Padahal, rupiah sempat menguat ke level di bawah Rp 14.100. Bahkan dua pekan sebelumnya, rupiah semakin menunjukkan taringnya dengan berada di level Rp 13.900.
Hal itu sebagaimana dijelaskan oleh Deputi Gubernur Senior BI Destry Damayanti. Sentimen global dan gejolak domestik sedikit banyak menimbulkan kegelisahan pasar sehingga hal tersebut berimbas pada pamor rupiah.
"Kami tahu juga ada concern domestik demo-demo yang kami lihat dua hari ini kok masih terus berlangsung," tutur Destry, Rabu (25/9). "Itu tentunya menimbulkan jittery (kegelisahan) juga di pasar finansial kita."
Aksi demo yang dimotori oleh mahasiswa telah terjadi selama tiga berturut-turut. Tak hanya di Jakarta, unjuk rasa juga berlangsung di kota-kota lainnya.
Mereka menuntut pemerintah dan Dewan Perwakilan Rakyat (DPR) menunda rencana revisi beberapa Rancangan Undang-undang (RUU). Aksi pun juga diwarnai dengan kericuhan hingga memaksa aparat untuk menembakkan gas air mata.
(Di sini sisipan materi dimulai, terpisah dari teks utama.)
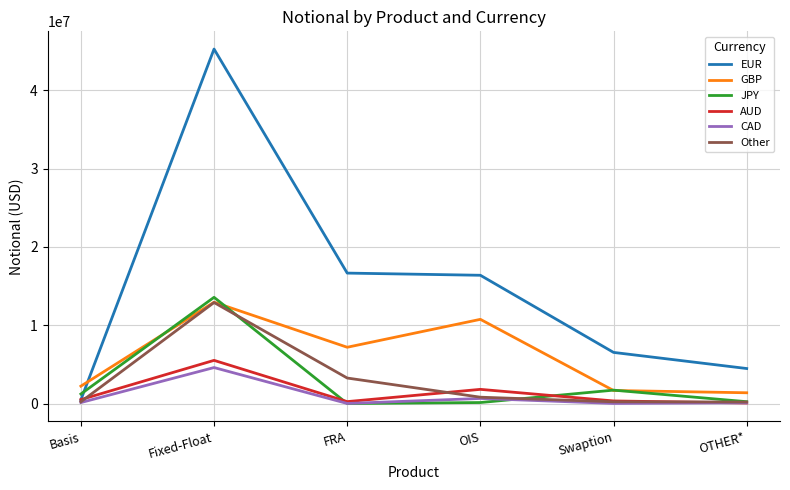

What is the sum of all AUD values?

8502811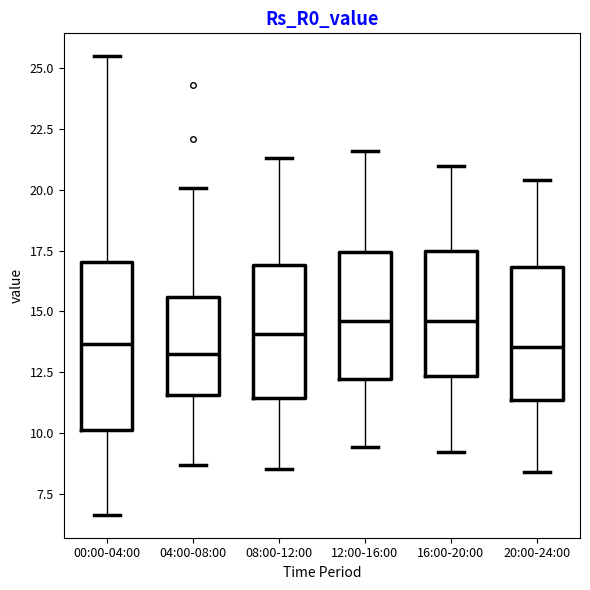

Where is the upper edge of the box for 08:00-12:00 on the y-axis? The values are not printed on the chart, so give them approximately, as read against the axis.

17.0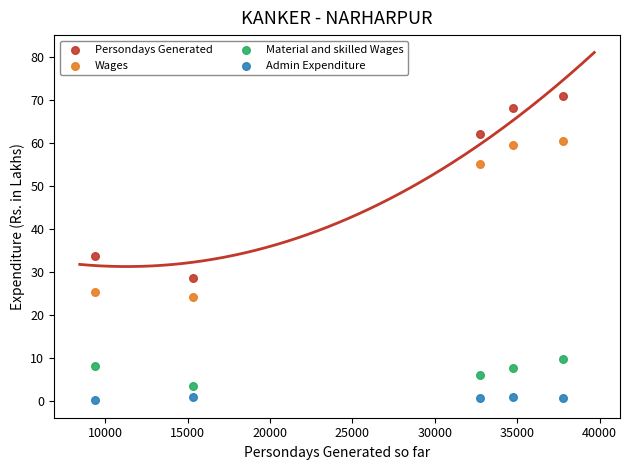

Which series has the largest Y range (max minus min)?

Persondays Generated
Sementara itu, perang dagang yang terjadi antara Amerika Serikat dengan Tiongkok hingga saat ini juga belum menemui titik terang. Meskipun kedua negara sudah merencanakan untuk menggelar perundingan, namun hal itu juga dipenuhi ketidakpastian. Ketidakpastian ini juga pastinya akan berimbas ke kondisi perekonomian RI.
"Pernyataan Trump sendiri terkait perang dagang makin lama makin tidak jelas juga," lanjut Destry. "Sehingga kami melihat risiko ketidakpastian di global semakin tinggi."
Sebelumnya terkait ketidakpastian ekonomi ini, Presiden Joko Widodo meminta Indonesia untuk waspada. Sebab, perang dagang global telah membuat sejumlah negara mengalami depresiasi nilai mata uang.